The infected computer, gadget, IoT appliance, or other web-enabled devices can then be used to do the following:
- Launch Distributed Denial-of-Service attacks.
- Harvest data including social security numbers, passwords, secrets, personal details, contacts, credit card numbers, and other sensitive information
- Further malware distribution
These are by no means benign activities. Organizations whose devices have become part of a botnet may not become the DDoS attack target themselves, but they could be running their hardware inefficiently because of the unwanted data transmissions of the infected devices. The botnet activities are likely adding a considerable unnecessary burden on devices.
Worse, the infected computers could be exposing sensitive data or unwittingly enabling access to networks. There may be no file deletions or corruption, key logging, pesky ads, or unwanted encryption (ransomware attack), but the adverse impact could be happening silently and gradually.
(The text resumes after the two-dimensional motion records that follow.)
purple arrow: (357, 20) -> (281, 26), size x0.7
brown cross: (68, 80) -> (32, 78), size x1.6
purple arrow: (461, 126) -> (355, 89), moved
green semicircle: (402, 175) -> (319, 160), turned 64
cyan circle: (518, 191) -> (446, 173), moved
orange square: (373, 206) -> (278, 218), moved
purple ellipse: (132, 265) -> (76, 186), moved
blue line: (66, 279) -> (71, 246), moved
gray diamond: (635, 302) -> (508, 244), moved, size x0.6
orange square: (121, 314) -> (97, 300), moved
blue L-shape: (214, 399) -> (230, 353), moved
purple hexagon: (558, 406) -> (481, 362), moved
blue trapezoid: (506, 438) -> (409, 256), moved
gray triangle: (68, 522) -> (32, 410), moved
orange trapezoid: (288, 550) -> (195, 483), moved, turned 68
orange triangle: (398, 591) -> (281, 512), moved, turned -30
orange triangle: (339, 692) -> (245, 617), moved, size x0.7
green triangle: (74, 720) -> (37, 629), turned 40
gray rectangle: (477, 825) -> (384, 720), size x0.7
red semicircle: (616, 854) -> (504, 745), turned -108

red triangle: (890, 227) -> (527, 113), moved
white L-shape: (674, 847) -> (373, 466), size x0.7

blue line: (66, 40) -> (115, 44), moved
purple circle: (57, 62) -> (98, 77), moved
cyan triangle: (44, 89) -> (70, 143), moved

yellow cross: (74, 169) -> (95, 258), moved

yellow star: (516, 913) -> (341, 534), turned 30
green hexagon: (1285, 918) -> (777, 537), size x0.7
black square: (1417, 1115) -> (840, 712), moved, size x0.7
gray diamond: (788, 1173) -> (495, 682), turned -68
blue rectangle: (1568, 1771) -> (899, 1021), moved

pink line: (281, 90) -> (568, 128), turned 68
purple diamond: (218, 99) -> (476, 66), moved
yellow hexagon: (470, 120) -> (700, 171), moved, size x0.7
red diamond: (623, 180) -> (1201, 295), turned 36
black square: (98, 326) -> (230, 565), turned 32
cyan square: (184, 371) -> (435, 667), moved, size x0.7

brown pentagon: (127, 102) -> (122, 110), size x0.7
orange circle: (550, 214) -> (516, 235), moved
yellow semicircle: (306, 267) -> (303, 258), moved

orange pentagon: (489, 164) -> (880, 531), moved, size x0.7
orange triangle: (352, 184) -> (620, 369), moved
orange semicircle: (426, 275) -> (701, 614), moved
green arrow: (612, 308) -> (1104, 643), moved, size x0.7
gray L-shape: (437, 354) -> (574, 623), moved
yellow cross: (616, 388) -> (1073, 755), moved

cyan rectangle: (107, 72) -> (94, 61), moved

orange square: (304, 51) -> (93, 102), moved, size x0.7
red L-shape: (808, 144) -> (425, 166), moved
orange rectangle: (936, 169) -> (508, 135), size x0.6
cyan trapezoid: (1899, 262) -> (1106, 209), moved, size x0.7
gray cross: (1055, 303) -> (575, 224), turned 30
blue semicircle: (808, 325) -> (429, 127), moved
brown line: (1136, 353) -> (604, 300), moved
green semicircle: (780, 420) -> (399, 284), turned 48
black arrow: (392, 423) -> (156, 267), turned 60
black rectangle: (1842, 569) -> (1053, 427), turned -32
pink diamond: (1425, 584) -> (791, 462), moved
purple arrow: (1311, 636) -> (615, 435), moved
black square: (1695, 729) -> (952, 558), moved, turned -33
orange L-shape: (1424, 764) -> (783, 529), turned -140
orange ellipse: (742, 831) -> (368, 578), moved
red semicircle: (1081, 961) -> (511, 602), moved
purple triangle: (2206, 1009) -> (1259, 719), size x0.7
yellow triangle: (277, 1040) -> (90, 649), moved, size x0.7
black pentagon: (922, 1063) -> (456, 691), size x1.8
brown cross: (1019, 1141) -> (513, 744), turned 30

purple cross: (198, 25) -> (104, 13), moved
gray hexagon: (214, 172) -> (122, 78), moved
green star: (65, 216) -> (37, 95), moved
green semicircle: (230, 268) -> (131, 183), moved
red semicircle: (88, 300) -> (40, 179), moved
Organizations may already be leaking vast amounts of critical data before they learn about the botnet malware infection.
Prevention is better than cure
Breach and attack simulation is an effective preventive measure against botnet malware. BAS guides organizations to patch software, remove devices, or tweak and strengthen security controls before their vulnerabilities are exploited by bad actors. It is not itself the cure, but it can act as a good diagnostic tool to help determine if an organization’s devices have already been infected.
The botnet problem is not going away anytime soon. As The Spamhaus Project reported recently, the botnet threat has been increasing quarter after quarter in the past year. It is important to have the right defenses and to treat botnet malware as a serious threat not to be downplayed and ignored.